There is causation as a matter of law․ Clearly, but for the failed coupling, plaintiff never would have gone between the two cars․
“But for” the previously failed coupling plaintiff would not have been hurt. Post hoc, ergo propter hoc (Following this, hence because of this), is poor logic.4 Plaintiff would have our holding that a preparatory procedure falls under the FELA change automatically to the FSAA (no need to prove negligence) if the procedure was undertaken because of a previous failure to couple in violation of that act. This would be but a lottery, and purposeless. It is unacceptable.

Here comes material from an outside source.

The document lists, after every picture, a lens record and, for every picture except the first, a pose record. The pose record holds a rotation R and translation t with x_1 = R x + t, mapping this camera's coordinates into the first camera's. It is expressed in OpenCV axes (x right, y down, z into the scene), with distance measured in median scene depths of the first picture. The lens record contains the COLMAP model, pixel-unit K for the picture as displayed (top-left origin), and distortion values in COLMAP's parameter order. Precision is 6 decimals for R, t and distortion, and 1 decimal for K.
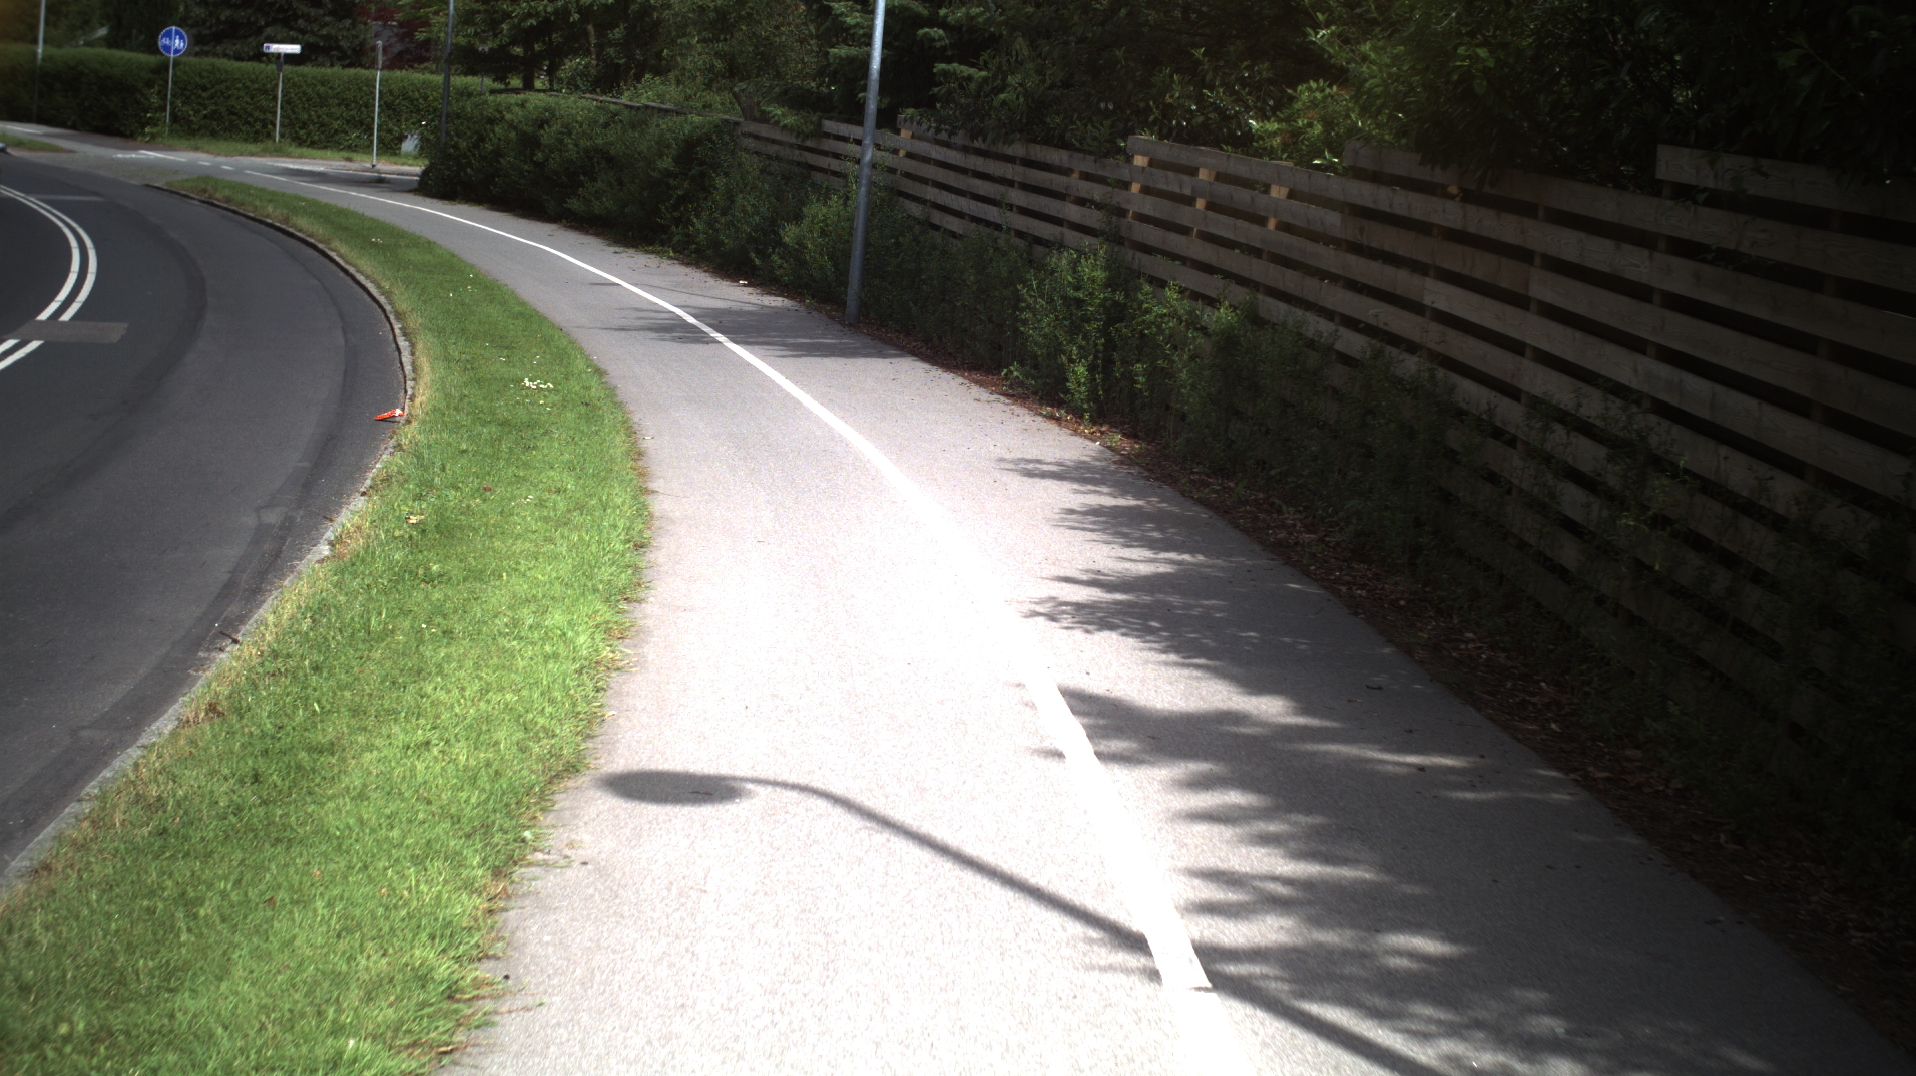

This is not to say, of course, that plaintiff was unprotected during the drawbar adjustment; he had his ordinary FELA rights. The difficulty here is that the jury found no negligence. Plaintiff's only complaint on appeal on his negligence count is the court's failure to give a request that assumption of risk was not a defense. Defendant had not claimed assumption of risk, but only the partial defense of contributory negligence. The instructions here were correct. It is true that the two principles can be confused, but we readily accept the court's conclusion that it would only add confusion to “set up ․ [a] straw tiger and then knock it down.”
1. “It shall be unlawful for any common carrier engaged in interstate commerce by railroad to haul or permit to be hauled or used on its line any car ․ not equipped with couplers coupling automatically by impact, and which can be uncoupled without the necessity of men going between the ends of the cars.” 45 U.S.C. § 2 (1893) (repealed 1994) (current version at 49 U.S.C. § 20302).
2. Plaintiff himself testified that the drawbars can swing, and must sometimes be lined up in order to meet, a procedure he performed routinely every day. See Goedel v. Norfolk & Western Railway Co., 13 F.3d 807, 809 (4th Cir.1994).
3. In Kavorkian v. CSX Transportation, Inc., 33 F.3d 570 (6th Cir.1994), the court assumed the correctness of precisely our plaintiff's case for the purpose of granting a new trial.
4. See, e.g., Webster's Dictionary, Unabr.2d ed. 1953.
BAILEY ALDRICH, Senior Circuit Judge.